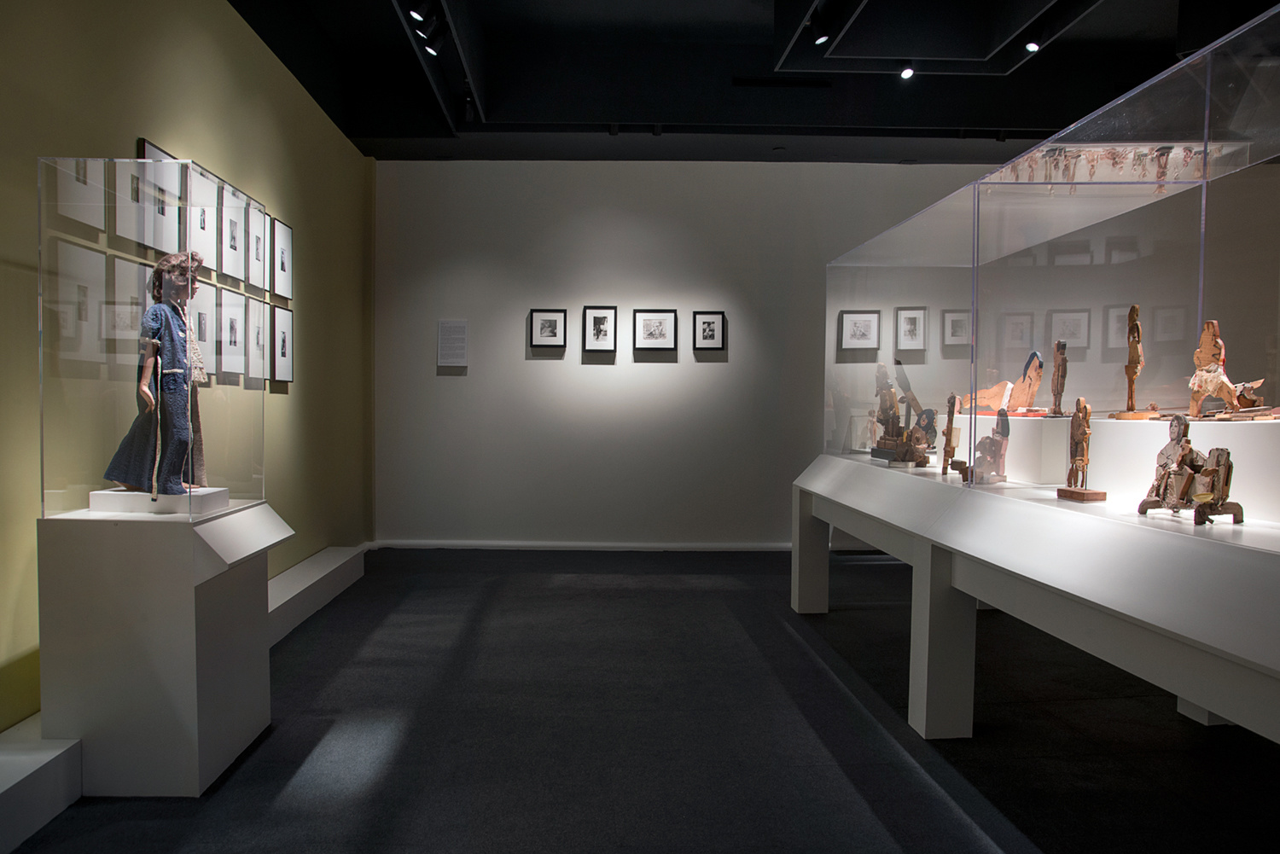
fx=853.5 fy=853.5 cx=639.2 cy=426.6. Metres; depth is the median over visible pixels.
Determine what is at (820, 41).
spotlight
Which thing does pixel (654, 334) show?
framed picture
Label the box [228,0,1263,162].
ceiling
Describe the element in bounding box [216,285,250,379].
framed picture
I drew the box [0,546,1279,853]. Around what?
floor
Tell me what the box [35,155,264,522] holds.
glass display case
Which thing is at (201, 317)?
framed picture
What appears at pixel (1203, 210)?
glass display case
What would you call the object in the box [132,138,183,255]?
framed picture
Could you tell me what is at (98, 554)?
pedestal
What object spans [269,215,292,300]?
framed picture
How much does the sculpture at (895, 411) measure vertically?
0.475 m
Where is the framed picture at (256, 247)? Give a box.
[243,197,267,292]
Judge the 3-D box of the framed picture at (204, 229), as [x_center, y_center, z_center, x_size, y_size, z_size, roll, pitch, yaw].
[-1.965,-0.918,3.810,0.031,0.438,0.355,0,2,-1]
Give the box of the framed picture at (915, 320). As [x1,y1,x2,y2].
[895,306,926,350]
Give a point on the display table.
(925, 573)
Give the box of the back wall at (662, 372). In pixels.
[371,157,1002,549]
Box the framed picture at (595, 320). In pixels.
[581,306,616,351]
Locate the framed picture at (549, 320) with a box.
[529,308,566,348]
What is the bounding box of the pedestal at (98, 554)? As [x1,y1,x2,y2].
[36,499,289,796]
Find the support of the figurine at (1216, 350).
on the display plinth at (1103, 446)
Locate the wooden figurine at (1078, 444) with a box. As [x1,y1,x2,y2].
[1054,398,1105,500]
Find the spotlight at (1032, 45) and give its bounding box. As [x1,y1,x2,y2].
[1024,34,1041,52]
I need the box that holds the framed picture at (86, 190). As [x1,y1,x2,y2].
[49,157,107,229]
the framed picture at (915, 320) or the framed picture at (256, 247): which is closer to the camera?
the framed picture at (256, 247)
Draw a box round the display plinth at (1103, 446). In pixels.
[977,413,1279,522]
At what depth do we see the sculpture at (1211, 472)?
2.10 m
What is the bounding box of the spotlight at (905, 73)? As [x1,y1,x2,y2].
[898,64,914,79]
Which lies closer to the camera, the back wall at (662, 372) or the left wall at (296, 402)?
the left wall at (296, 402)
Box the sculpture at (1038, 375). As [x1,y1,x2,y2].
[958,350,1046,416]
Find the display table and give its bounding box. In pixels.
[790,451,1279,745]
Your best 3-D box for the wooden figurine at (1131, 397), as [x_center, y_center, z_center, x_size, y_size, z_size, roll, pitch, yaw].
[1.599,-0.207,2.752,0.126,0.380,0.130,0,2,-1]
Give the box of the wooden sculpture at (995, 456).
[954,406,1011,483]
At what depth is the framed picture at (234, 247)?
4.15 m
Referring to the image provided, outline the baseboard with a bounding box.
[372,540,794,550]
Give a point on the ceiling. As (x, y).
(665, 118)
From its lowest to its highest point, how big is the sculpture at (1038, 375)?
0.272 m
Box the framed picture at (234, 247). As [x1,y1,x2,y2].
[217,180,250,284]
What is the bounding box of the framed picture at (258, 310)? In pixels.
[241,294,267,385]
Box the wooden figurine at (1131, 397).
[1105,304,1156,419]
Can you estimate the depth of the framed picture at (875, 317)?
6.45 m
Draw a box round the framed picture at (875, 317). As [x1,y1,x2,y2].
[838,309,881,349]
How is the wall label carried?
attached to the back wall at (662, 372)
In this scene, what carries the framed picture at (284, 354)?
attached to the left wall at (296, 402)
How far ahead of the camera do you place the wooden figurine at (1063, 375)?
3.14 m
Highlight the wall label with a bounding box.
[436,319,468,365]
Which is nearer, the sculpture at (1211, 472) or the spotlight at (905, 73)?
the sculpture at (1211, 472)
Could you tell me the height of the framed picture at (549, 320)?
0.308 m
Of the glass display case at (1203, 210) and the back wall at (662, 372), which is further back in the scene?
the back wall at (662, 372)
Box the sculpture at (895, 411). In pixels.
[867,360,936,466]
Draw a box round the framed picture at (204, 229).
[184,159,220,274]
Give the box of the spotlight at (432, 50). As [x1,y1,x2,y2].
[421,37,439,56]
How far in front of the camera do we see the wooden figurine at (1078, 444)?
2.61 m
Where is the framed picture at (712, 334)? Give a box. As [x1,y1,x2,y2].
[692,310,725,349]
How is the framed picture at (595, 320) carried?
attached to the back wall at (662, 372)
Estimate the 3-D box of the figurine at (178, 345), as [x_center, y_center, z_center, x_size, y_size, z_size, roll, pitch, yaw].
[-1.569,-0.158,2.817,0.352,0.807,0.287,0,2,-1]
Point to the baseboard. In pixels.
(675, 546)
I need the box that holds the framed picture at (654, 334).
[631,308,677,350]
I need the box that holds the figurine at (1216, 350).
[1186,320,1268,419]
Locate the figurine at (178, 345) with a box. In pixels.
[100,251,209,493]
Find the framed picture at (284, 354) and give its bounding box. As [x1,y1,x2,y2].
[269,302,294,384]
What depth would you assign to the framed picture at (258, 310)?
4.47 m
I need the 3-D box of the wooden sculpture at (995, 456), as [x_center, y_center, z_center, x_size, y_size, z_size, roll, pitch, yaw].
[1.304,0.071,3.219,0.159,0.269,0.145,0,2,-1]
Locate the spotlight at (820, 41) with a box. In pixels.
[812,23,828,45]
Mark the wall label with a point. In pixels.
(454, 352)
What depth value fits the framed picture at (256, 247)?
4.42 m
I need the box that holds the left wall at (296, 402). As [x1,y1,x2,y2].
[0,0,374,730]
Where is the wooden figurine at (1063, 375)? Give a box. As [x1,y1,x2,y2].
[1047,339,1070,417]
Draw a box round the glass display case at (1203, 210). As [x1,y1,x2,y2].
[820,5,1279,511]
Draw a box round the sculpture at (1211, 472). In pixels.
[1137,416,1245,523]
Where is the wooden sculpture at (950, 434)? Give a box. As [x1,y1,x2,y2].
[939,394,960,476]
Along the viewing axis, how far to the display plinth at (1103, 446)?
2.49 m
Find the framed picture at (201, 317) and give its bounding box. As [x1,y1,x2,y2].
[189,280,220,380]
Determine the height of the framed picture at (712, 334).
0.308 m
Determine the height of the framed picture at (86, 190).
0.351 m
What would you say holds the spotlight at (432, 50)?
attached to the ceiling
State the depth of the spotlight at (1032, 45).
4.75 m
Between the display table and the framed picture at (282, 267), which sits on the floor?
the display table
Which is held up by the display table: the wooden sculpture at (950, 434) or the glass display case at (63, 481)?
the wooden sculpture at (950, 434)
========================================================================
- TASK ITEM:
An exact reproduction of the data above is required, with every picture removed.

- ANSWER BELOW:
fx=853.5 fy=853.5 cx=639.2 cy=426.6. Metres; depth is the median over visible pixels.
Determine what is at (820, 41).
spotlight
Which thing does pixel (654, 334) show?
framed picture
Label the box [228,0,1263,162].
ceiling
Describe the element in bounding box [216,285,250,379].
framed picture
I drew the box [0,546,1279,853]. Around what?
floor
Tell me what the box [35,155,264,522] holds.
glass display case
Which thing is at (201, 317)?
framed picture
What appears at pixel (1203, 210)?
glass display case
What would you call the object in the box [132,138,183,255]?
framed picture
Could you tell me what is at (98, 554)?
pedestal
What object spans [269,215,292,300]?
framed picture
How much does the sculpture at (895, 411) measure vertically?
0.475 m
Where is the framed picture at (256, 247)? Give a box.
[243,197,267,292]
Judge the 3-D box of the framed picture at (204, 229), as [x_center, y_center, z_center, x_size, y_size, z_size, roll, pitch, yaw].
[-1.965,-0.918,3.810,0.031,0.438,0.355,0,2,-1]
Give the box of the framed picture at (915, 320). As [x1,y1,x2,y2].
[895,306,926,350]
Give a point on the display table.
(925, 573)
Give the box of the back wall at (662, 372). In pixels.
[371,157,1002,549]
Box the framed picture at (595, 320). In pixels.
[581,306,616,351]
Locate the framed picture at (549, 320) with a box.
[529,308,566,348]
What is the bounding box of the pedestal at (98, 554)? As [x1,y1,x2,y2].
[36,499,289,796]
Find the support of the figurine at (1216, 350).
on the display plinth at (1103, 446)
Locate the wooden figurine at (1078, 444) with a box. As [x1,y1,x2,y2].
[1054,398,1105,500]
Find the spotlight at (1032, 45) and give its bounding box. As [x1,y1,x2,y2].
[1024,34,1041,52]
I need the box that holds the framed picture at (86, 190). As [x1,y1,x2,y2].
[49,157,107,229]
the framed picture at (915, 320) or the framed picture at (256, 247): which is closer to the camera?
the framed picture at (256, 247)
Draw a box round the display plinth at (1103, 446). In pixels.
[977,413,1279,522]
At what depth do we see the sculpture at (1211, 472)?
2.10 m
What is the bounding box of the spotlight at (905, 73)? As [x1,y1,x2,y2].
[898,64,914,79]
Which lies closer to the camera, the back wall at (662, 372) or the left wall at (296, 402)?
the left wall at (296, 402)
Box the sculpture at (1038, 375). As [x1,y1,x2,y2].
[958,350,1046,416]
Find the display table and give its bounding box. In pixels.
[790,451,1279,745]
Your best 3-D box for the wooden figurine at (1131, 397), as [x_center, y_center, z_center, x_size, y_size, z_size, roll, pitch, yaw].
[1.599,-0.207,2.752,0.126,0.380,0.130,0,2,-1]
Give the box of the wooden sculpture at (995, 456).
[954,406,1011,483]
At what depth is the framed picture at (234, 247)?
4.15 m
Referring to the image provided, outline the baseboard with a bounding box.
[372,540,794,550]
Give a point on the ceiling. As (x, y).
(665, 118)
From its lowest to its highest point, how big is the sculpture at (1038, 375)?
0.272 m
Box the framed picture at (234, 247). As [x1,y1,x2,y2].
[217,180,250,284]
What is the bounding box of the framed picture at (258, 310)? In pixels.
[241,294,267,385]
Box the wooden figurine at (1131, 397).
[1105,304,1156,419]
Can you estimate the depth of the framed picture at (875, 317)?
6.45 m
Draw a box round the framed picture at (875, 317). As [x1,y1,x2,y2].
[838,309,881,349]
How is the wall label carried?
attached to the back wall at (662, 372)
In this scene, what carries the framed picture at (284, 354)?
attached to the left wall at (296, 402)
How far ahead of the camera do you place the wooden figurine at (1063, 375)?
3.14 m
Highlight the wall label with a bounding box.
[436,319,468,365]
Which is nearer, the sculpture at (1211, 472) or the spotlight at (905, 73)?
the sculpture at (1211, 472)
Could you tell me the height of the framed picture at (549, 320)?
0.308 m
Of the glass display case at (1203, 210) and the back wall at (662, 372), which is further back in the scene?
the back wall at (662, 372)
Box the sculpture at (895, 411). In pixels.
[867,360,936,466]
Draw a box round the framed picture at (204, 229).
[184,159,220,274]
Give the box of the spotlight at (432, 50). As [x1,y1,x2,y2].
[421,37,439,56]
How far in front of the camera do we see the wooden figurine at (1078, 444)?
2.61 m
Where is the framed picture at (712, 334)? Give a box. As [x1,y1,x2,y2].
[692,310,725,349]
How is the framed picture at (595, 320) carried?
attached to the back wall at (662, 372)
Estimate the 3-D box of the figurine at (178, 345), as [x_center, y_center, z_center, x_size, y_size, z_size, roll, pitch, yaw].
[-1.569,-0.158,2.817,0.352,0.807,0.287,0,2,-1]
Point to the baseboard. In pixels.
(675, 546)
I need the box that holds the framed picture at (654, 334).
[631,308,677,350]
I need the box that holds the figurine at (1216, 350).
[1186,320,1268,419]
Locate the figurine at (178, 345) with a box. In pixels.
[100,251,209,493]
Find the framed picture at (284, 354) and give its bounding box. As [x1,y1,x2,y2].
[269,302,294,384]
What depth would you assign to the framed picture at (258, 310)?
4.47 m
I need the 3-D box of the wooden sculpture at (995, 456), as [x_center, y_center, z_center, x_size, y_size, z_size, roll, pitch, yaw].
[1.304,0.071,3.219,0.159,0.269,0.145,0,2,-1]
Locate the spotlight at (820, 41) with a box. In pixels.
[812,23,828,45]
Mark the wall label with a point. In pixels.
(454, 352)
What depth value fits the framed picture at (256, 247)?
4.42 m
I need the box that holds the left wall at (296, 402). As [x1,y1,x2,y2].
[0,0,374,730]
Where is the wooden figurine at (1063, 375)? Give a box. As [x1,y1,x2,y2].
[1047,339,1070,417]
Draw a box round the glass display case at (1203, 210). As [x1,y1,x2,y2].
[820,5,1279,511]
Draw a box round the sculpture at (1211, 472). In pixels.
[1137,416,1245,523]
Where is the wooden sculpture at (950, 434)? Give a box. As [x1,y1,x2,y2].
[939,394,960,476]
Along the viewing axis, how far to the display plinth at (1103, 446)?
2.49 m
Find the framed picture at (201, 317) and give its bounding box. As [x1,y1,x2,y2].
[189,280,220,380]
Determine the height of the framed picture at (712, 334).
0.308 m
Determine the height of the framed picture at (86, 190).
0.351 m
What would you say holds the spotlight at (432, 50)?
attached to the ceiling
State the depth of the spotlight at (1032, 45).
4.75 m
Between the display table and the framed picture at (282, 267), which sits on the floor?
the display table
Which is held up by the display table: the wooden sculpture at (950, 434) or the glass display case at (63, 481)?
the wooden sculpture at (950, 434)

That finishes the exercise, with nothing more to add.